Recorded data
┄┄┄┄┄┄

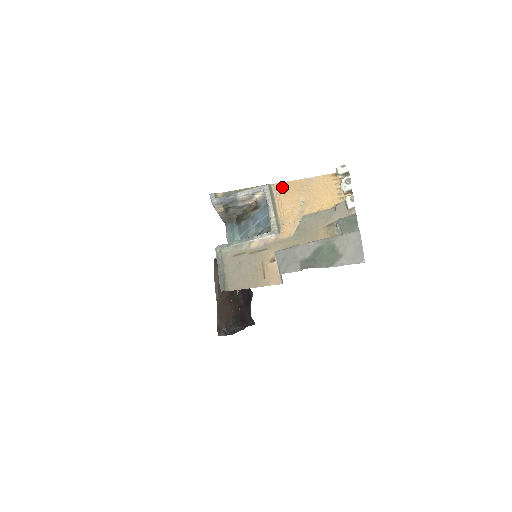
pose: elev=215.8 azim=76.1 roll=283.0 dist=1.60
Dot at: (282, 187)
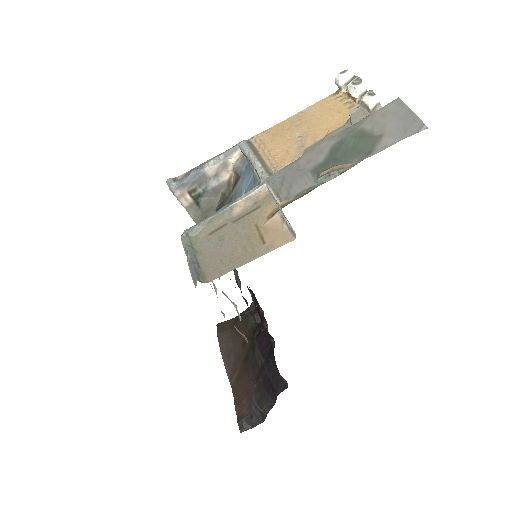
Dot at: (265, 135)
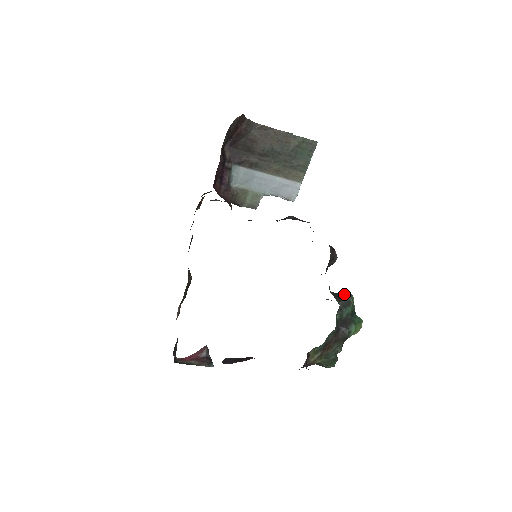
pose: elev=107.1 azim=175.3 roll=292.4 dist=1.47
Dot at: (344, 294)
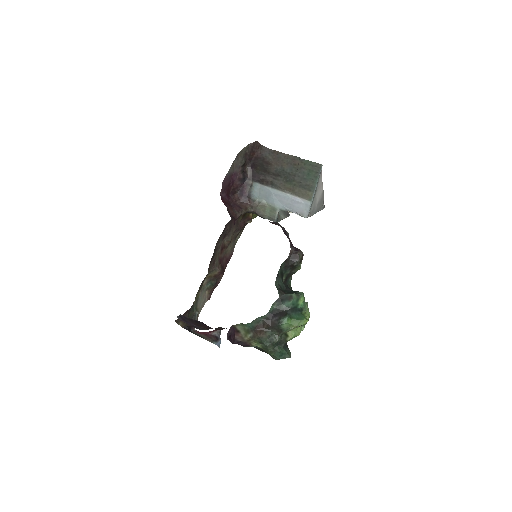
Dot at: (294, 291)
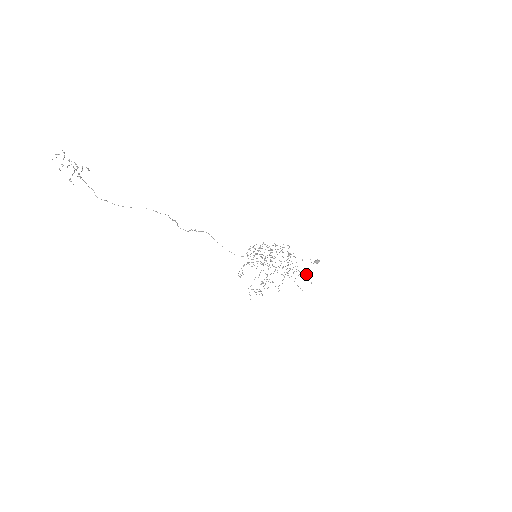
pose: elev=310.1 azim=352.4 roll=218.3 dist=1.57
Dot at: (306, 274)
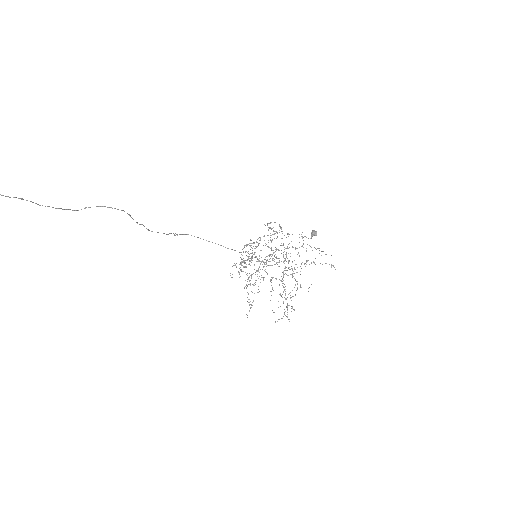
Dot at: (318, 248)
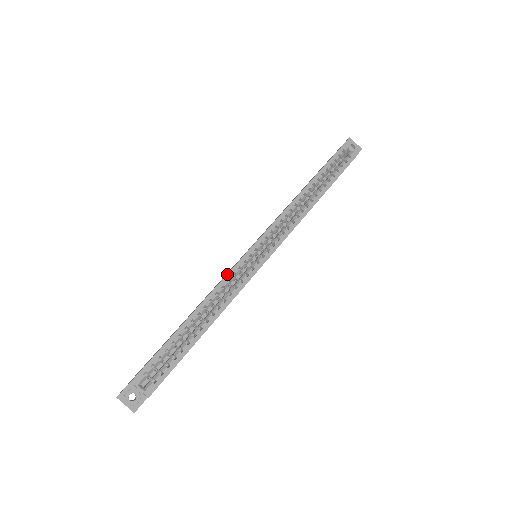
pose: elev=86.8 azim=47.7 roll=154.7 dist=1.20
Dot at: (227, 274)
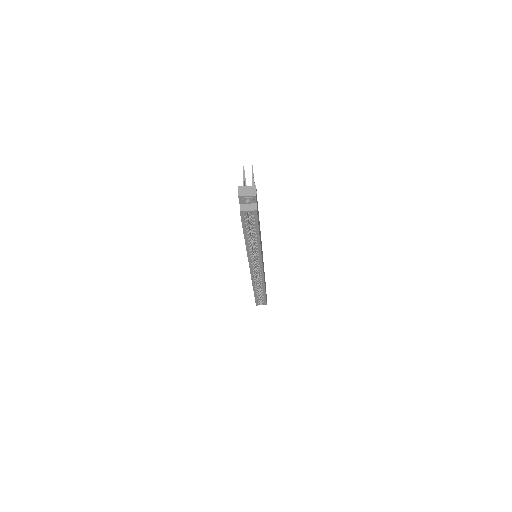
Dot at: occluded
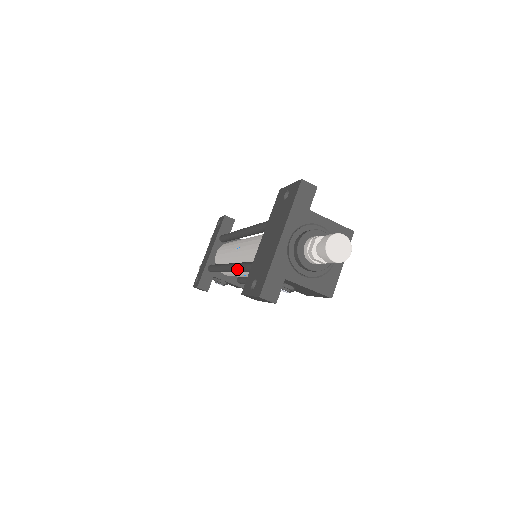
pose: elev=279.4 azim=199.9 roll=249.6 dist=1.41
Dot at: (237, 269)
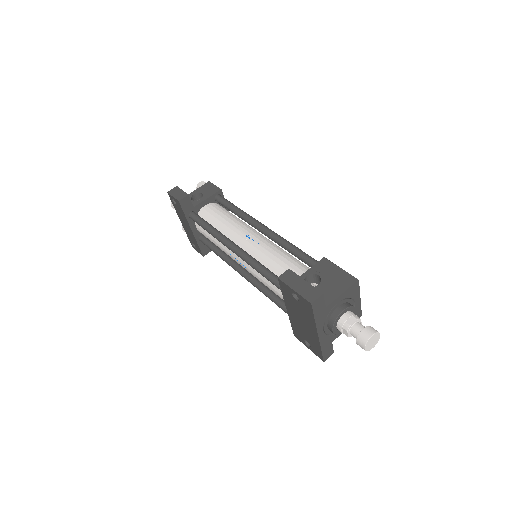
Dot at: (259, 290)
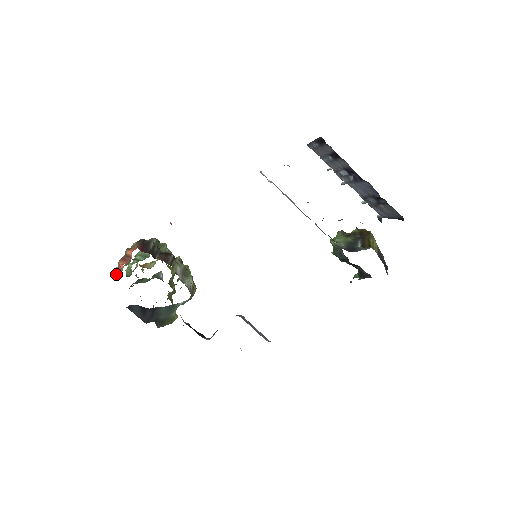
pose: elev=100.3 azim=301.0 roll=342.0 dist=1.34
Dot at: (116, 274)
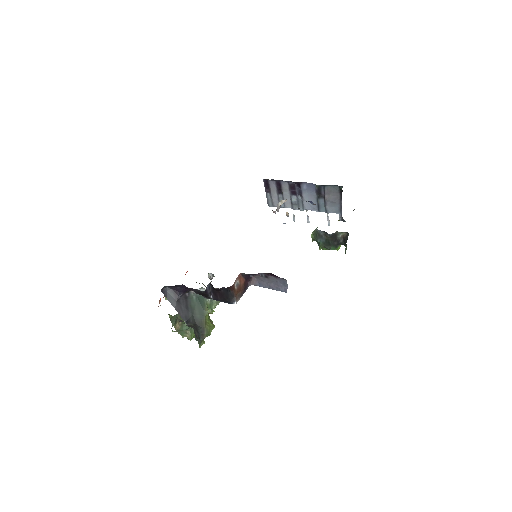
Dot at: (158, 306)
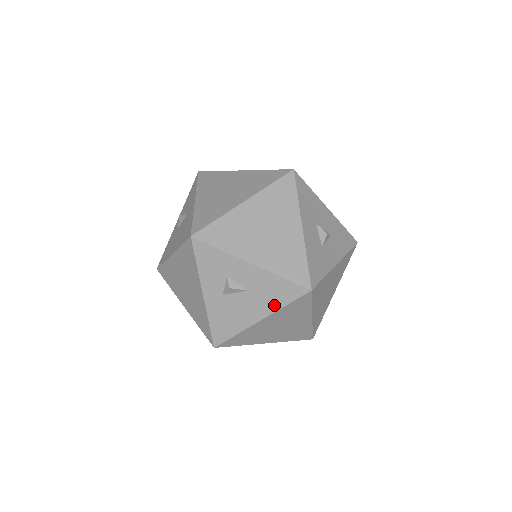
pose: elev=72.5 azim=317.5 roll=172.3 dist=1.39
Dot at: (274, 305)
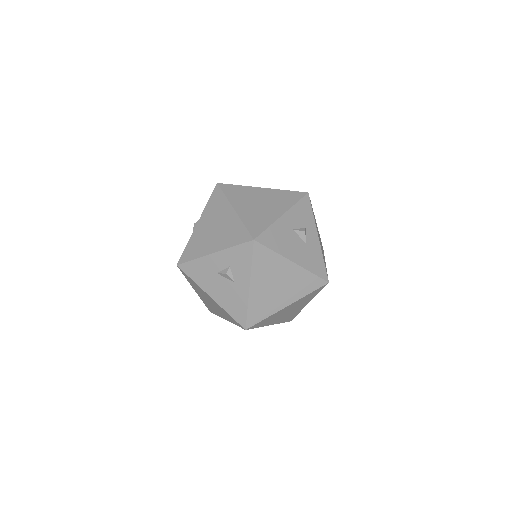
Dot at: occluded
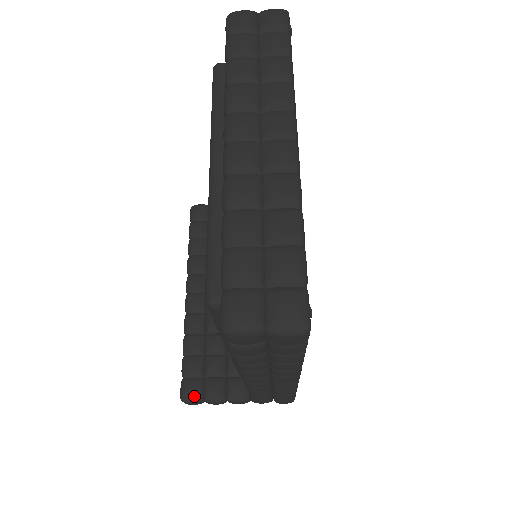
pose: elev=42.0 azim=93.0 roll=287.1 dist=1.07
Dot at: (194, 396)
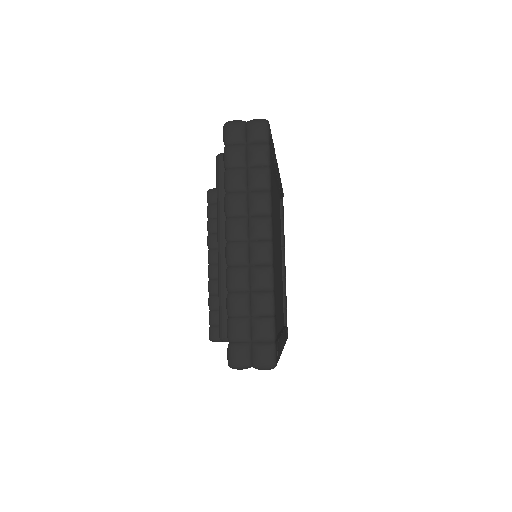
Dot at: (218, 338)
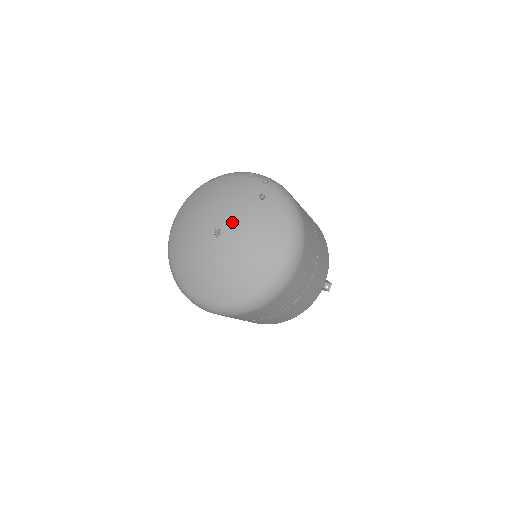
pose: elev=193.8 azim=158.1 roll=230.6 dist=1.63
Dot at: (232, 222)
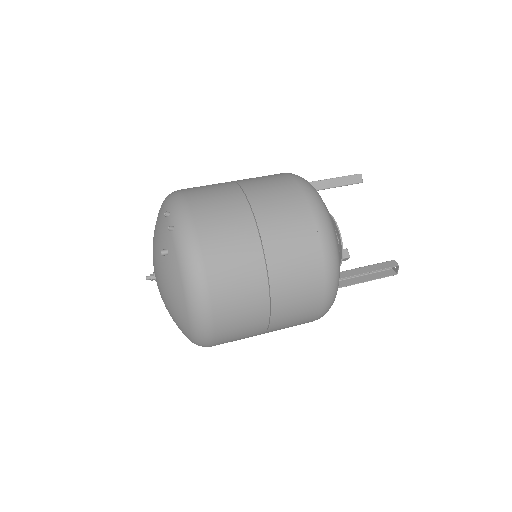
Dot at: (156, 272)
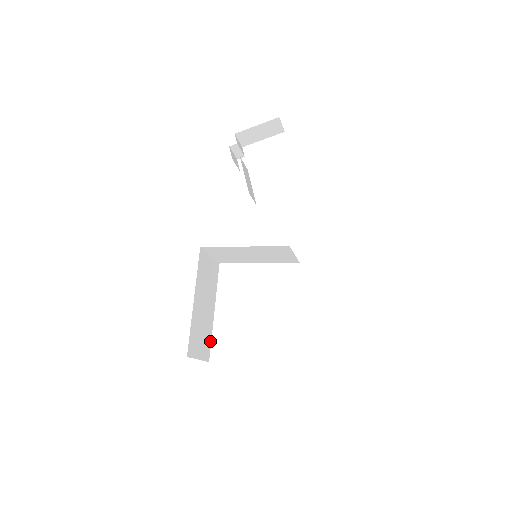
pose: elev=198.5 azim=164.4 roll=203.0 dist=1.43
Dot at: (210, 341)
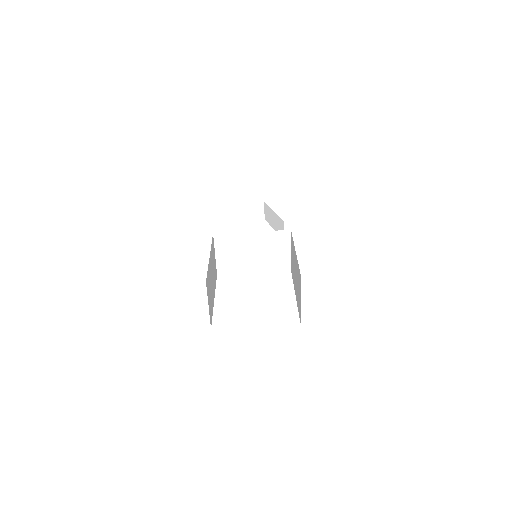
Dot at: (212, 314)
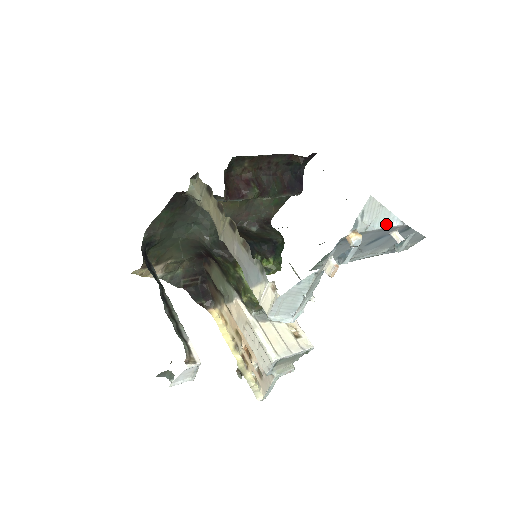
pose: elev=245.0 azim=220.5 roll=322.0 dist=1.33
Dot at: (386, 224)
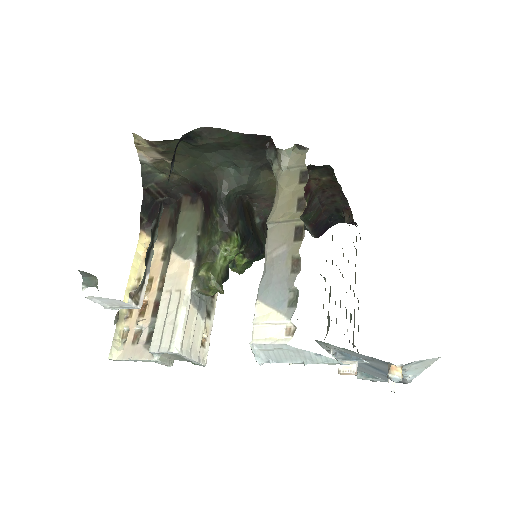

┄┄┄┄┄┄

**THE PROBLEM:**
Present every line above as a Markdown table with the columns "Row" and "Line", numbering the rows and skipping blank lines. Leave the pictures out.

**RIGHT ANSWER:**
| Row | Line |
|---|---|
| 1 | pose: elev=215.8 azim=76.1 roll=283.0 dist=1.60 |
| 2 | Dot at: (282, 187) |
| 3 | Dot at: (265, 135) |
| 4 | pose: elev=107.1 azim=175.3 roll=292.4 dist=1.47 |
| 5 | Dot at: (344, 294) |
| 6 | Dot at: (294, 291) |
| 7 | pose: elev=310.1 azim=352.4 roll=218.3 dist=1.57 |
| 8 | Dot at: (306, 274) |
| 9 | Dot at: (318, 248) |
| 10 | pose: elev=86.8 azim=47.7 roll=154.7 dist=1.20 |
| 11 | Dot at: (227, 274) |
| 12 | Dot at: occluded |
| 13 | pose: elev=279.4 azim=199.9 roll=249.6 dist=1.41 |
| 14 | Dot at: (237, 269) |
| 15 | Dot at: (259, 290) |
| 16 | pose: elev=100.3 azim=301.0 roll=342.0 dist=1.34 |
| 17 | Dot at: (116, 274) |
| 18 | Dot at: (158, 306) |
| 19 | pose: elev=72.5 azim=317.5 roll=172.3 dist=1.39 |
| 20 | Dot at: (274, 305) |
| 21 | Dot at: occluded |
| 22 | pose: elev=42.0 azim=93.0 roll=287.1 dist=1.07 |
| 23 | Dot at: (194, 396) |
| 24 | Dot at: (218, 338) |
| 25 | pose: elev=193.8 azim=158.1 roll=230.6 dist=1.63 |
| 26 | Dot at: (232, 222) |
| 27 | Dot at: (156, 272) |
| 28 | pose: elev=198.5 azim=164.4 roll=203.0 dist=1.43 |
| 29 | Dot at: (210, 341) |
| 30 | Dot at: (212, 314) |
| 31 | pose: elev=245.0 azim=220.5 roll=322.0 dist=1.33 |
| 32 | Dot at: (386, 224) |